┌────────

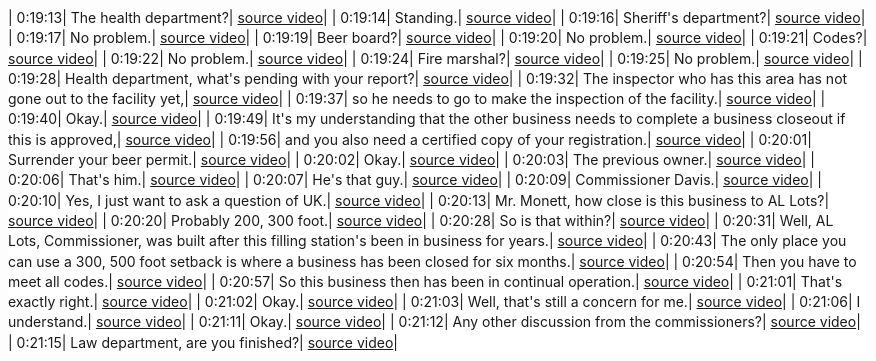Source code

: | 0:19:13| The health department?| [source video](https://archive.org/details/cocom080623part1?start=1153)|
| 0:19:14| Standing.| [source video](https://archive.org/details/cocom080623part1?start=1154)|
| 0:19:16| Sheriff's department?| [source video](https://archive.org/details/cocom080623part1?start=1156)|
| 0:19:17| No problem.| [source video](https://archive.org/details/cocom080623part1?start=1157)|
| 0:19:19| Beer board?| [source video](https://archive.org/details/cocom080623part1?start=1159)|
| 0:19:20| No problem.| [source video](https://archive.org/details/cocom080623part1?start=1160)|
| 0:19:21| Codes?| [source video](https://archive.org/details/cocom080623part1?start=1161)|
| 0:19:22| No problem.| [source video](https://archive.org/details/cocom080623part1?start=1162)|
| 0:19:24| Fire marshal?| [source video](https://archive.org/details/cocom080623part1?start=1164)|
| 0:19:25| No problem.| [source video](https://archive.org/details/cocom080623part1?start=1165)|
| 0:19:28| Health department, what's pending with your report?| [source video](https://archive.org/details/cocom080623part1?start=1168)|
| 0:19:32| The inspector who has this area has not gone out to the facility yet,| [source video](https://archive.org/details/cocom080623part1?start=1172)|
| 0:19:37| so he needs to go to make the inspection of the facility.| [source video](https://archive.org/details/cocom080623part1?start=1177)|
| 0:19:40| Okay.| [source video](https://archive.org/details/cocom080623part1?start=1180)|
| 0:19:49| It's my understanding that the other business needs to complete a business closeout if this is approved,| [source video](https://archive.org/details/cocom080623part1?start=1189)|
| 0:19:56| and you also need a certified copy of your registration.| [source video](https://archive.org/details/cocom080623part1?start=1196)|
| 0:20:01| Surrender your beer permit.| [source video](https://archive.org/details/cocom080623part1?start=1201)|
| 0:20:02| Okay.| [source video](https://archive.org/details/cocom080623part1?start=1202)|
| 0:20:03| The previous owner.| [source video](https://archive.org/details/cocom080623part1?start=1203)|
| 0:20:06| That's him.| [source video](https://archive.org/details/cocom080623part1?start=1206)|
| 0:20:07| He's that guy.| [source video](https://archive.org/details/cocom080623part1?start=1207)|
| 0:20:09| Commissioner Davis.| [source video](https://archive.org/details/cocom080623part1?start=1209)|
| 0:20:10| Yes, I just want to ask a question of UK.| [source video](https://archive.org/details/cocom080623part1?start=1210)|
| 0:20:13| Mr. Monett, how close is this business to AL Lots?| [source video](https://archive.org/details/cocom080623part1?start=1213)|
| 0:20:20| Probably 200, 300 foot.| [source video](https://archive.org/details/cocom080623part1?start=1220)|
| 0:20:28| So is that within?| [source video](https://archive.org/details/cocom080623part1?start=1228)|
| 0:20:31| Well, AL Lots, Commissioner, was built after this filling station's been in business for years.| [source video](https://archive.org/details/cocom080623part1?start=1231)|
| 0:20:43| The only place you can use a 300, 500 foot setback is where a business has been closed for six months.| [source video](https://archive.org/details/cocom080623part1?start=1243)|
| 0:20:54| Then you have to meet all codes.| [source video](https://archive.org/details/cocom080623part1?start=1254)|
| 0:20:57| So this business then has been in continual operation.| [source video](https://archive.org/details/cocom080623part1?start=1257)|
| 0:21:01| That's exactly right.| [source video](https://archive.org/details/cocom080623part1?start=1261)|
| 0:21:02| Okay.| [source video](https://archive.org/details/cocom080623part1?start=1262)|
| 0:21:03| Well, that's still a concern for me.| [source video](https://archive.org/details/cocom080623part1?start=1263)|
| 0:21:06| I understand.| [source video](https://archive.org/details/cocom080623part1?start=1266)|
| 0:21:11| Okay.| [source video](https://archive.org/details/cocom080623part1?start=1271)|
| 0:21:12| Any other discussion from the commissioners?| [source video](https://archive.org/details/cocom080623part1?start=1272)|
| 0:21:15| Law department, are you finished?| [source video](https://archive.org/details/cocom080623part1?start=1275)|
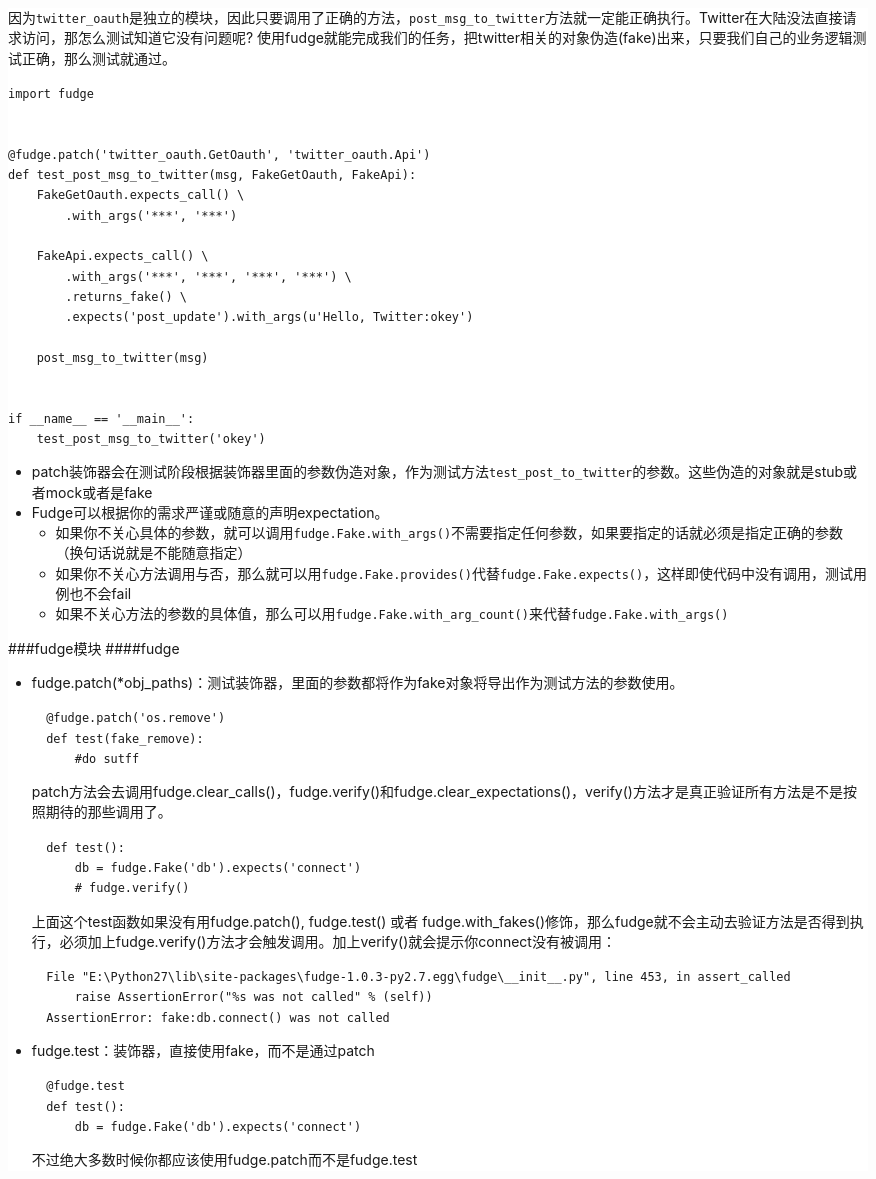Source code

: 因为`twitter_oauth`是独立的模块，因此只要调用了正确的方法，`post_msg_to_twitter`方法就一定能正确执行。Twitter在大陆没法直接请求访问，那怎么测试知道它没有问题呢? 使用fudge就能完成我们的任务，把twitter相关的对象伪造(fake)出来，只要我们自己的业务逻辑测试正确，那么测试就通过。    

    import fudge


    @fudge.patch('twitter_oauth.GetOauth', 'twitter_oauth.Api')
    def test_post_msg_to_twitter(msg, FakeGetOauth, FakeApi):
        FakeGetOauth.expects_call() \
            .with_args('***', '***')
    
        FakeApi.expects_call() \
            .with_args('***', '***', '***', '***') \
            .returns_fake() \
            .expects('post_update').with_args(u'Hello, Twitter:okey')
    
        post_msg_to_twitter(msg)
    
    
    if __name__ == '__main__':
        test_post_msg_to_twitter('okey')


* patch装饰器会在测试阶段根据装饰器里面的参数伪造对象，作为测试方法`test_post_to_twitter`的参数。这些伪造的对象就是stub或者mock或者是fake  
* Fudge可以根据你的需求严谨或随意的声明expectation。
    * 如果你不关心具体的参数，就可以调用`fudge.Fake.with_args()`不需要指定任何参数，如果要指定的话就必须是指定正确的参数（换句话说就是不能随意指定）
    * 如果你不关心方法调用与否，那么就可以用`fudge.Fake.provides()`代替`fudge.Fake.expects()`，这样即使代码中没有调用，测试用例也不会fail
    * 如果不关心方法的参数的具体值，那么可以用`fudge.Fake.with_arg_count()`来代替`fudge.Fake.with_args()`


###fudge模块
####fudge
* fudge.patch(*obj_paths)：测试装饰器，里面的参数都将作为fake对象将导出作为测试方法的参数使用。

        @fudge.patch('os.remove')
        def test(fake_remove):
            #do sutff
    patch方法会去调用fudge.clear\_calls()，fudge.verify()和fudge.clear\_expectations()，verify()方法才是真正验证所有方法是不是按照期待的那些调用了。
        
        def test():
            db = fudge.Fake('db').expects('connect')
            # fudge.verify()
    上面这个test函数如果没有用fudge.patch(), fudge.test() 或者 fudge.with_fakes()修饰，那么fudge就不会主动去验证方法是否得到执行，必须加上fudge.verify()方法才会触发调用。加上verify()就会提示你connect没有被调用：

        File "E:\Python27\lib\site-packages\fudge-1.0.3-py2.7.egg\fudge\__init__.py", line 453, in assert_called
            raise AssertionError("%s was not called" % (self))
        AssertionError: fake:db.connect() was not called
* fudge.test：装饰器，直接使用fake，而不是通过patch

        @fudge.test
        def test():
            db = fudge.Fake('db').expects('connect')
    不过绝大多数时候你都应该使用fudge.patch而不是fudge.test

└────────
┌────────

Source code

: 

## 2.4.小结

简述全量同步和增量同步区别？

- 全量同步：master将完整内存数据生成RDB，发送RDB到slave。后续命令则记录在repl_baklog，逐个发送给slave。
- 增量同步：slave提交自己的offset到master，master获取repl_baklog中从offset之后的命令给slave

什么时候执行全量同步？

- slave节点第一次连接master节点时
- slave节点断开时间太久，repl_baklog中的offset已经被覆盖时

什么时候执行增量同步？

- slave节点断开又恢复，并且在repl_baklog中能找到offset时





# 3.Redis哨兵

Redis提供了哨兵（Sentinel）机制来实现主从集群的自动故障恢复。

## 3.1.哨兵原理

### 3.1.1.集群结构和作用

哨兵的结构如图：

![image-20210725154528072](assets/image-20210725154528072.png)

└────────
┌────────

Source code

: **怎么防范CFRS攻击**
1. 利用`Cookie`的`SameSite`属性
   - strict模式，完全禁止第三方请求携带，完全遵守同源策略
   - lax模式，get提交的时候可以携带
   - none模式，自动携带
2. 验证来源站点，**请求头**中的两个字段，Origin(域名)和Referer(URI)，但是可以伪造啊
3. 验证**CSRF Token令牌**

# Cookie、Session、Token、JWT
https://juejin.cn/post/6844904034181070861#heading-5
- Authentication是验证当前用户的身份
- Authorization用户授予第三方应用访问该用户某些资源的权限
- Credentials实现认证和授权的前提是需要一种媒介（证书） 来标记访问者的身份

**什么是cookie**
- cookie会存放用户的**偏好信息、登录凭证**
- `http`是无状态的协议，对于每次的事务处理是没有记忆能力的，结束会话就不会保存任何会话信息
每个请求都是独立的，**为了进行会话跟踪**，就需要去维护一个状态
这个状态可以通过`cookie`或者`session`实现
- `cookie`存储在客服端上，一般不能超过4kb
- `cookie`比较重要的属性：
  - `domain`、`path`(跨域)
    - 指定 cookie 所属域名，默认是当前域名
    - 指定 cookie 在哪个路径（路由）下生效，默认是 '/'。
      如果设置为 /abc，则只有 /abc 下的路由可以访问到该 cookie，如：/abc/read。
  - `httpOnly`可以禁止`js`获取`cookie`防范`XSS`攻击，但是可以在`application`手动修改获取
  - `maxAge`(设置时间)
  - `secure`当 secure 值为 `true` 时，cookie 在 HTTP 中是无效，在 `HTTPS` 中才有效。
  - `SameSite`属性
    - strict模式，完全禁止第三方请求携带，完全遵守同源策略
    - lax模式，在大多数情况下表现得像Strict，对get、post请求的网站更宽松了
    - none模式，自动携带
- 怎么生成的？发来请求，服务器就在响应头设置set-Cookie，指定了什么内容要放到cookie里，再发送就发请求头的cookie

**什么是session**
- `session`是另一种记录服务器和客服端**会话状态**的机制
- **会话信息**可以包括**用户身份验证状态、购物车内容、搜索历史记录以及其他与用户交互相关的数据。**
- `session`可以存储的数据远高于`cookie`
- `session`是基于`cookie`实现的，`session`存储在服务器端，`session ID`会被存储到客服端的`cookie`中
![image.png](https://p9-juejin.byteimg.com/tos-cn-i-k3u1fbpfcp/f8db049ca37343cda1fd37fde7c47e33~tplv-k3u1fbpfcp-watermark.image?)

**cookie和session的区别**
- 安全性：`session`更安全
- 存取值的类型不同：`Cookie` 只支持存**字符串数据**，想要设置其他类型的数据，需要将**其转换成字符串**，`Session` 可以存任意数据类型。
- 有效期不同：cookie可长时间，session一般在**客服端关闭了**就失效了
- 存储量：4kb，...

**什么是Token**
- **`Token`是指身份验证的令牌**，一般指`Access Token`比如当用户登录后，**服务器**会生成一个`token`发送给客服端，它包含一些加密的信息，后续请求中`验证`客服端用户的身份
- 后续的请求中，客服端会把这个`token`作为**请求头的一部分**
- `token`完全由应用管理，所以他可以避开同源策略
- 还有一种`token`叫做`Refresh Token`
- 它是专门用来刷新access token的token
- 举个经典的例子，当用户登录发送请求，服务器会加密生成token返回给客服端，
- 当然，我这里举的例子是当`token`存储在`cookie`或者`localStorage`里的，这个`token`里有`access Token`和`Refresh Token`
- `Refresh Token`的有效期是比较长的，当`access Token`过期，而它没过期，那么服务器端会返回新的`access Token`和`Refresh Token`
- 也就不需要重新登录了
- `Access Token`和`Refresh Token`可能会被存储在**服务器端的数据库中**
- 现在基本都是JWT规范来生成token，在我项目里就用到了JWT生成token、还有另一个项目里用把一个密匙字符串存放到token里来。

└────────

▶ **Exercise goal**
Repeat word for word the lines above that run from the line containing "- cookie会存放用户的**偏好信息、登录凭证**" through the line containing "- 指定 cookie 在哪个路径（路由）下生效，默认是 '/'。", both ends included, and nothing else.

▶ **Output of the task**
- cookie会存放用户的**偏好信息、登录凭证**
- `http`是无状态的协议，对于每次的事务处理是没有记忆能力的，结束会话就不会保存任何会话信息
每个请求都是独立的，**为了进行会话跟踪**，就需要去维护一个状态
这个状态可以通过`cookie`或者`session`实现
- `cookie`存储在客服端上，一般不能超过4kb
- `cookie`比较重要的属性：
  - `domain`、`path`(跨域)
    - 指定 cookie 所属域名，默认是当前域名
    - 指定 cookie 在哪个路径（路由）下生效，默认是 '/'。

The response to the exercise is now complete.